● The problem
Recast the lines below as a Markdown table with the columns No. and Text, assigning each nonblank line its own numbered row. Omit blank lines and the picture placeholders.

● Source material
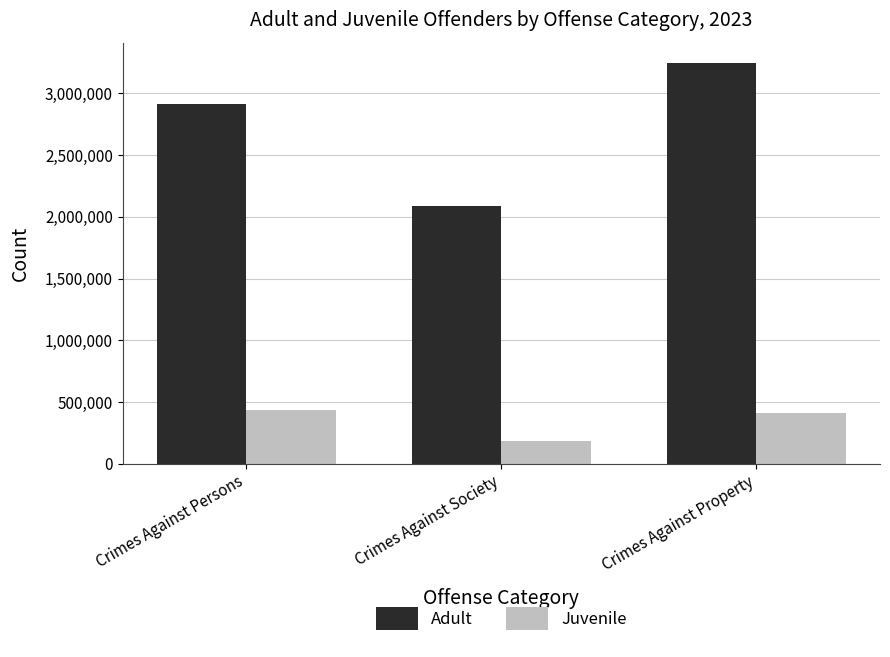

What position from the left is Crimes Against Property?

3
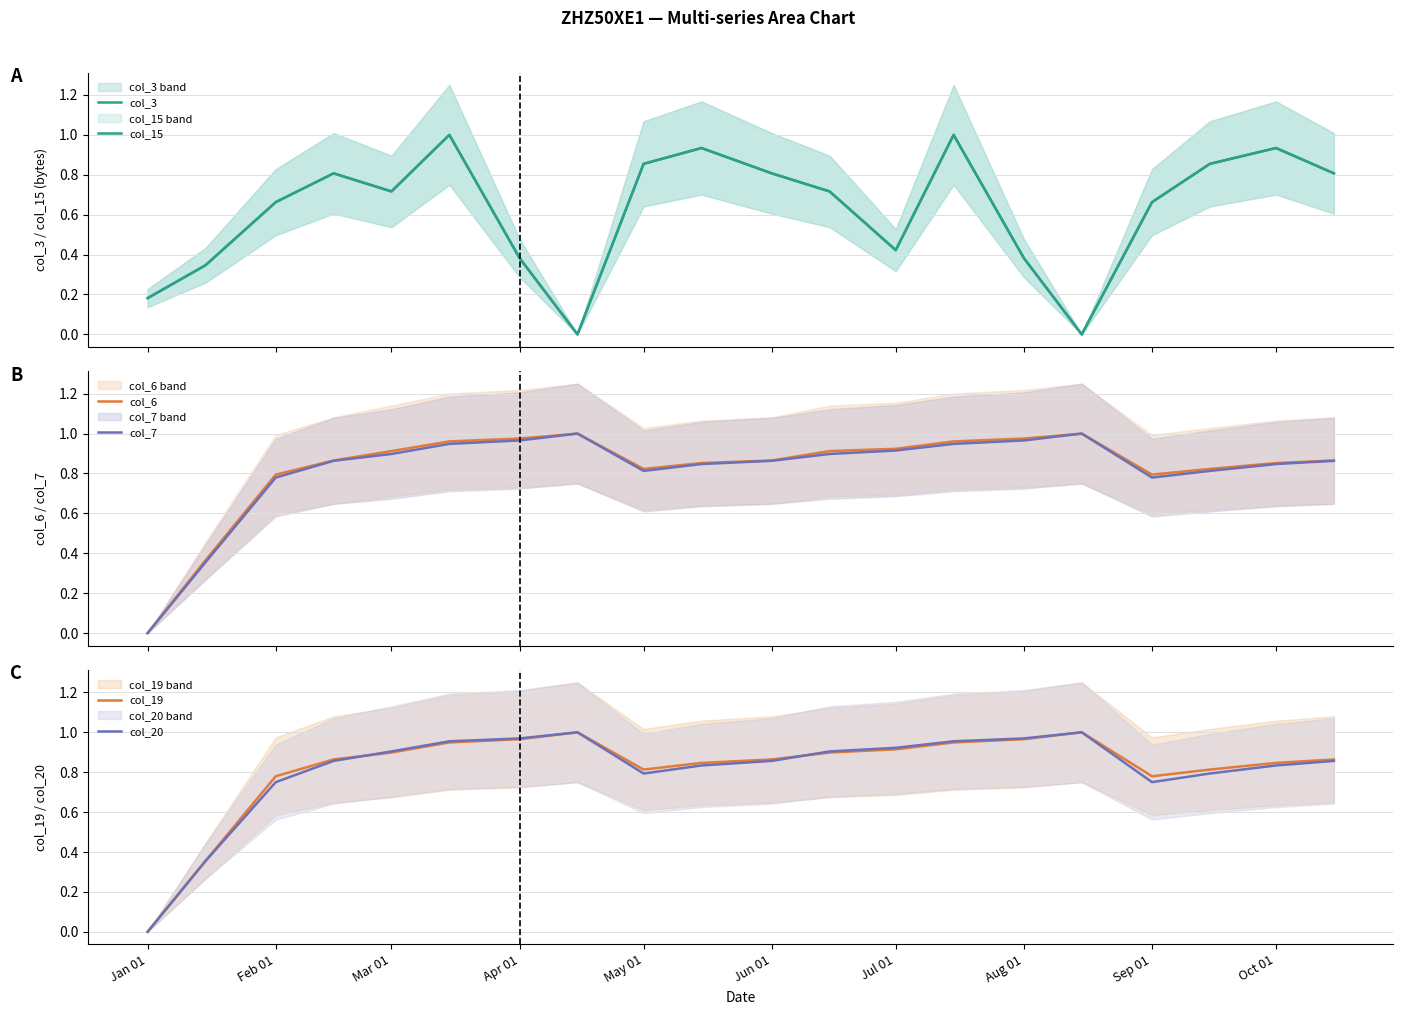

True or false: col_20 has a value of 1.1 at Sep 01.

False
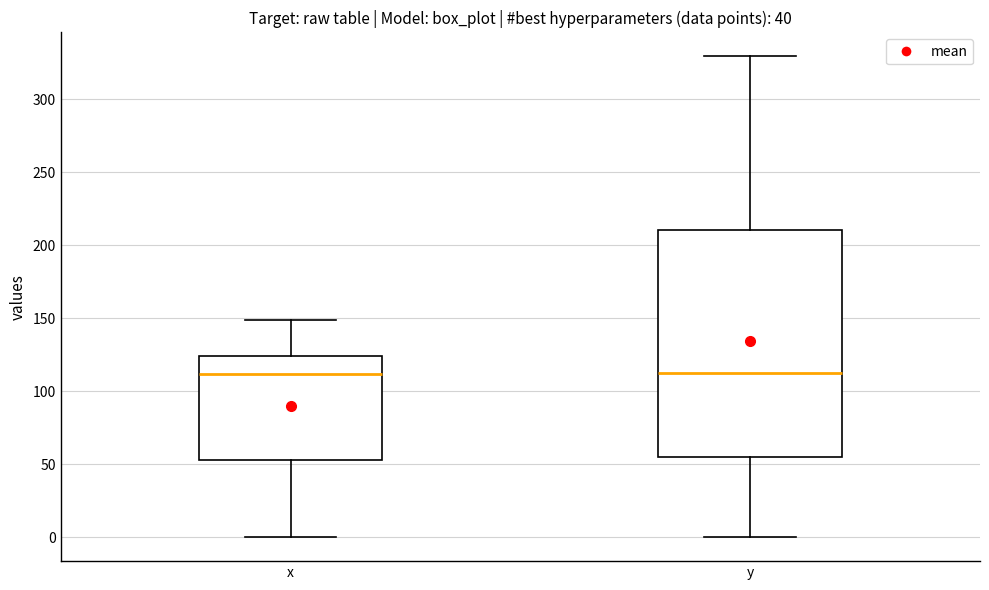

Reading left to right, read every box against the y-axis: the position of its median line, the range the box covers, and the ends of its whiskers. The values are not printed on the chart, so give them approximately, as read against the axis.

x: median 110, box 55 to 125, whiskers 0 to 150
y: median 110, box 55 to 210, whiskers 0 to 330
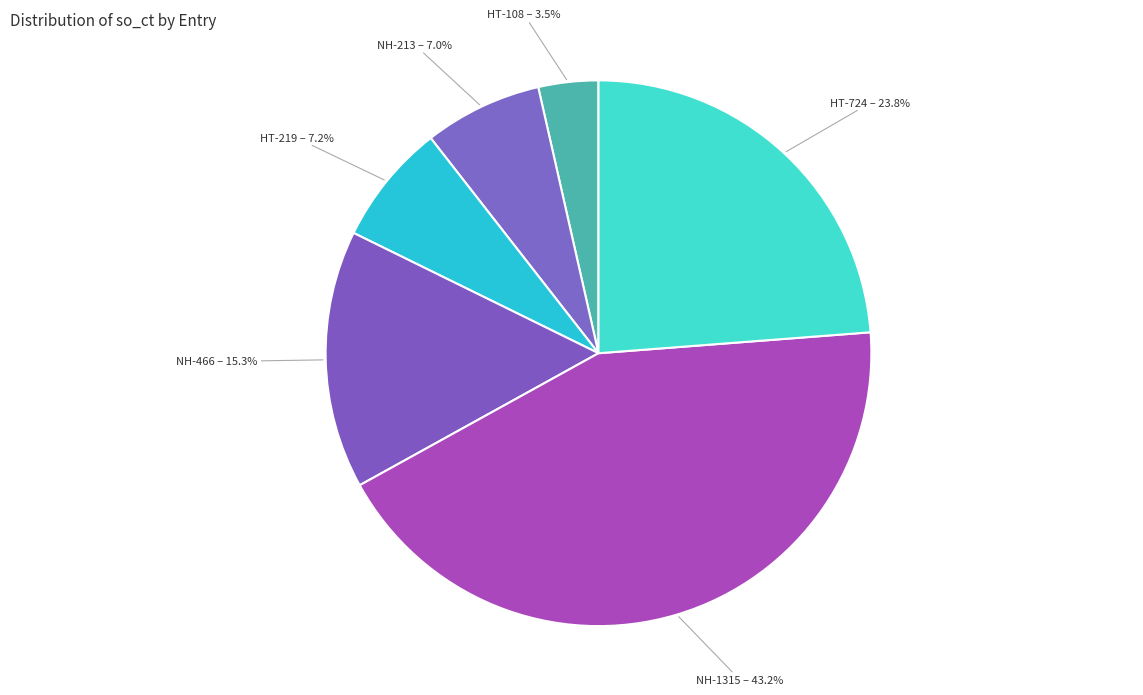

Is there any slice that represents more than half of the pie?

No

● Expected output
| No. | Text |
|---|---|
| 1 | What position from the left is Crimes Against Property? |
| 2 | 3 |
| 3 | True or false: col_20 has a value of 1.1 at Sep 01. |
| 4 | False |
| 5 | Reading left to right, read every box against the y-axis: the position of its median line, the range the box covers, and the ends of its whiskers. The values are not printed on the chart, so give them approximately, as read against the axis. |
| 6 | x: median 110, box 55 to 125, whiskers 0 to 150 |
| 7 | y: median 110, box 55 to 210, whiskers 0 to 330 |
| 8 | Is there any slice that represents more than half of the pie? |
| 9 | No |